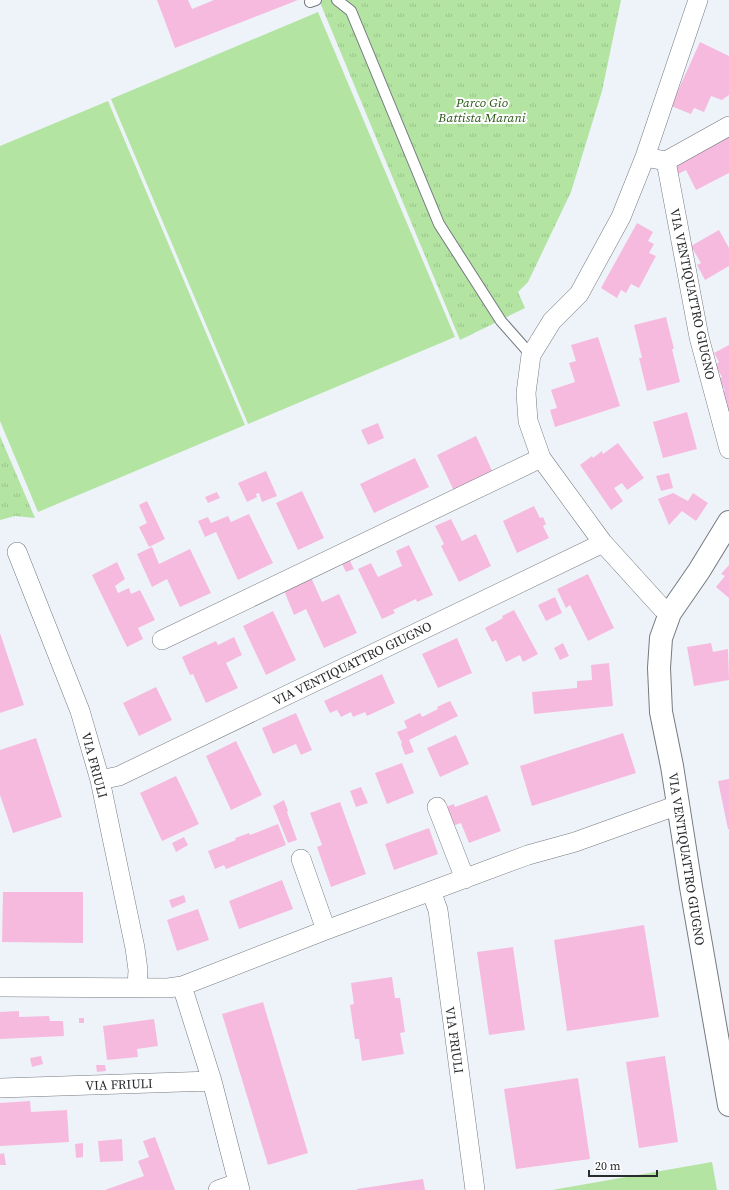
<svg xmlns="http://www.w3.org/2000/svg" width="729" height="1190" viewBox="0 0 729 1190" font-family="'Source Serif 4',serif">
  <style>
    .green { fill: #b3e4a2 }
    .park { fill: url(#park-tufts) }
    .building { fill: #f7badf }
    .lines { fill: none; stroke-linecap: round; stroke-linejoin: round }
    .service-casing { stroke: #757a7f; stroke-width: 12 }
    .minor-casing { stroke: #757a7f; stroke-width: 20 }
    .tertiary-casing { stroke: #757a7f; stroke-width: 24 }
    .service { stroke: #fff; stroke-width: 10 }
    .minor { stroke: #fff; stroke-width: 19 }
    .tertiary { stroke: #fff; stroke-width: 22 }
    .labels { text-anchor: middle; stroke-width: 4; stroke-linejoin: round; paint-order: stroke }
    .park-label { font-size: 13px; font-style: italic; fill: #285613; stroke: #fff }
    .street-label { font-size: 13px; fill: #292b2d; stroke: #fff }
  </style>
  <defs>
    <pattern id="park-tufts" width="24" height="20" patternUnits="userSpaceOnUse"><rect width="24" height="20" fill="#b3e4a2"/><path d="M3 7l-1-3M5 7V3M7 7l1-3M15 17l-1-3M17 17v-4M19 17l1-3" fill="none" stroke="#9ac48c"/></pattern>
  </defs>
  <rect width="100%" height="100%" fill="#eef3fa"/>
  <!-- green -->
  <path class="green" d="M318,12l137,325 -207,87 -137,-325z
    M108,101l137,324 -207,87 -38,-91v-275z
    M712,1162l5,28h-165z"/>
  <!-- park -->
  <path class="park" d="M319,0h302l-19,91 -31,101 -43,90 -10,10 7,16 -65,32z
    M0,436l35,82 -20,-2 -15,4z"/>
  <!-- building -->
  <path class="building" d="M157,0h31l4,9 22,-9h84l-123,48z
    M700,42l29,14v39l-7,5 -11,-4 -7,16 -10,-4 -3,6 -20,-8z
    M729,135v38l-33,17 -10,-20 -14,7 -1,-13z
    M637,223l16,9 -5,9 6,3 -5,9 7,3 -17,32 -8,-4 -5,9 -5,-3 -4,8 -16,-10z
    M719,230l10,18v18l-24,14 -8,-15 4,-2 -10,-17z
    M666,317l8,32h-2l8,33 -33,9 -8,-33h3l-8,-33z
    M598,337l22,69 -65,21 -5,-17 7,-2 -6,-18 24,-8 -6,-19 7,-2 -5,-16z
    M729,345v68l-4,-7 3,-1 -6,-12 3,-3 -7,-11 4,-2 -7,-12 4,-3 -5,-9z
    M687,412l10,37 -34,9 -10,-36z
    M378,423l6,15 -16,7 -7,-15z
    M476,436l18,39 -39,18 -18,-38z
    M618,443l26,35 -17,12 -5,-7 -8,5 9,13 -12,9 -31,-45 12,-9 1,2 9,-7 1,3z
    M415,458l14,29 -55,26 -14,-29z
    M266,471l11,25 -15,6 -3,-9 -3,1 1,3 -10,5 -9,-19z
    M669,473l4,15 -12,3 -5,-15z
    M302,491l22,47 -26,12 -22,-47z
    M217,492l3,6 -12,5 -3,-6z
    M673,493l15,8 5,-8 15,10 -12,18 -14,-10 -13,14 -11,-26z
    M147,501l18,38 -16,8 -10,-20 8,-4 -8,-18z
    M534,506l6,12 3,-1 3,7 -3,2 6,12 -32,15 -14,-32z
    M249,514l24,49 -35,17 -22,-48 -11,5 -7,-16 10,-4 3,6 17,-7 3,6z
    M451,519l11,22 14,-7 15,32 -32,16 -18,-36 3,-2 -9,-18z
    M409,545l24,50 -16,7 -1,-3 -23,11 2,3 -13,6 -24,-50 13,-6 7,14 24,-11 -6,-15z
    M152,547l7,17 31,-15 21,44 -31,14 -13,-28 -15,8 -15,-33z
    M348,557l6,12 -8,3 -6,-12z
    M117,562l8,17 -10,7 3,7 11,-5 2,6 9,-4 15,30 -17,8 5,11 -16,8 -35,-72z
    M729,565v33l-13,-11 9,-11 -4,-2z
    M588,574l26,54 -26,13 -18,-36 -4,3 -9,-19z
    M310,575l12,27 17,-8 18,39 -33,15 -18,-39 -12,6 -11,-27z
    M555,597l7,16 -16,8 -8,-16z
    M514,610l24,44 -15,8 -3,-7 -14,7 -10,-22 -4,2 -7,-14 18,-10 -1,-2z
    M273,611l23,49 -30,15 -23,-49z
    M0,633l24,72 -24,8z
    M234,637l8,18 -16,8 12,25 -32,15 -13,-29 -3,1 -8,-18 34,-16 2,4z
    M457,638l15,35 -34,15 -16,-34z
    M563,643l6,13 -9,4 -6,-12z
    M711,643l2,9 15,-3 1,31 -35,6 -7,-39z
    M609,663l4,43 -79,8 -2,-22 45,-4v-7l15,-1 -1,-15z
    M382,674l13,29 -28,13 -2,-4 -12,5 -2,-5 -10,5 -4,-7 -7,3 -6,-12z
    M156,687l16,33 -33,16 -16,-33z
    M450,701l8,15 -49,24 5,12 -9,3 -4,-11 1,-1 -5,-11 10,-4 -3,-7 16,-8 2,4 16,-8 -1,-2z
    M296,713l16,37 -11,5 -5,-11 -23,10 -11,-26z
    M623,733l13,40 -104,33 -12,-40z
    M456,735l13,29 -29,13 -13,-29z
    M36,738l26,79 -49,16 -13,-38v-45z
    M236,741l26,54 -31,15 -25,-54z
    M402,763l12,30 -27,11 -12,-31z
    M176,776l23,48 -37,17 -22,-48z
    M729,779v50h-1l-10,-48z
    M361,787l7,16 -12,4 -6,-16z
    M487,795l14,36 -32,12 -8,-20 -9,3 -5,-18 1,-2 6,-2 1,3z
    M284,800l4,11 -1,1 10,28 -9,3 -15,-37z
    M340,802l26,72 -35,13 -14,-40 5,-2 -12,-32z
    M278,824l8,21 -60,24 -2,-4 -9,4 -7,-18 28,-11 -1,-2 14,-5 1,2z
    M429,828l9,26 -44,16 -9,-26z
    M184,837l4,8 -12,7 -4,-9z
    M282,880l11,29 -54,20 -10,-28z
    M3,892h80v51l-81,-1z
    M184,895l2,7 -14,6 -3,-8z
    M198,909l11,31 -32,11 -10,-31z
    M644,925l15,92 -92,14 -13,-91z
    M513,947l12,83 -36,5 -12,-83z
    M392,977l3,21h5l5,34 -5,1 4,21 -42,7 -3,-22h-4l-5,-34 4,-1 -3,-21z
    M263,1002l45,151 -40,12 -46,-151z
    M19,1011v6l30,-1 1,5h13l1,15 -64,3v-27z
    M79,1018h5v5h-5z
    M154,1019l4,27 -21,3 1,8 -31,3 -4,-34z
    M41,1056l2,8 -11,3 -2,-9z
    M665,1056l13,86 -39,6 -13,-86z
    M96,1065h9l1,6 -9,1z
    M578,1078l12,81 -74,10 -12,-80z
    M30,1101l1,11 36,-2 2,32 -69,4v-43z
    M155,1137l20,53h-70l39,-14 -6,-15 11,-4 -6,-16z
    M122,1139l1,22 -23,1 -2,-21z
    M83,1143v14l-7,1 -1,-14z
    M4,1153l2,12h-6v-11z
    M423,1179l2,11h-68v-1z"/>
  <g class="lines">
    <defs>
      <path id="service" d="M337,0l14,11 88,213 62,97 30,34
        M310,2l6,-2"/>
      <path id="minor" d="M645,157l21,4 33,176 30,112
        M666,161l63,-35
        M17,552l63,159 20,69 35,168 3,22 -1,18
        M670,613l-8,-5 -59,-65 -62,-85 -13,-37 -2,-28 5,-38 21,-34 27,-27 42,-77 24,-60 53,-157
        M162,640l379,-182
        M100,780l19,-4 484,-233
        M437,807l28,72
        M301,859l25,71
        M431,891l7,19 37,280
        M182,986l30,95 28,109
        M0,987l168,1 14,-2 144,-56 202,-75 47,-13 103,-37
        M1,1088l211,-7
        M218,1190l20,-7"/>
      <path id="tertiary" d="M729,522l-30,49 -29,42 -9,25 -2,30 2,44 11,54 19,121 38,218"/>
    </defs>
    <!-- service casing -->
    <use href="#service" class="service-casing"/>
    <!-- minor casing -->
    <use href="#minor" class="minor-casing"/>
    <!-- tertiary casing -->
    <use href="#tertiary" class="tertiary-casing"/>
    <!-- service -->
    <use href="#service" class="service"/>
    <!-- minor -->
    <use href="#minor" class="minor"/>
    <!-- tertiary -->
    <use href="#tertiary" class="tertiary"/>
  </g>
  <g class="labels">
    <!-- park labels -->
    <g class="park-label">
      <text x="482" y="107">Parco Gio<tspan x="482" dy="15">Battista Marani</tspan></text>
    </g>
    <!-- street labels -->
    <g class="street-label">
      <text transform="translate(693 294) rotate(78)" y="5">VIA VENTIQUATTRO GIUGNO</text>
      <text transform="translate(352 663) rotate(-26)" y="5">VIA VENTIQUATTRO GIUGNO</text>
      <text transform="translate(95 765) rotate(75)" y="5">VIA FRIULI</text>
      <text transform="translate(687 859) rotate(81)" y="5">VIA VENTIQUATTRO GIUGNO</text>
      <text transform="translate(455 1040) rotate(82)" y="5">VIA FRIULI</text>
      <text transform="translate(119 1084) rotate(-2)" y="5">VIA FRIULI</text>
    </g>
  </g>
  <!-- scale -->
  <path d="M589 1170v6h68v-6" fill="none" stroke="#292b2d" stroke-width="2"/>
  <text x="595" y="1170" font-size="12" fill="#292b2d" stroke="#ffffff" stroke-width="3" paint-order="stroke">20 m</text>
</svg>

-*-*-

- WHAT THE EXERCISE ASKS: In the entries above, find each line that includes the string "VENTIQUATTRO" and copy it.

- ANSWER SECTION:
      <text transform="translate(693 294) rotate(78)" y="5">VIA VENTIQUATTRO GIUGNO</text>
      <text transform="translate(352 663) rotate(-26)" y="5">VIA VENTIQUATTRO GIUGNO</text>
      <text transform="translate(687 859) rotate(81)" y="5">VIA VENTIQUATTRO GIUGNO</text>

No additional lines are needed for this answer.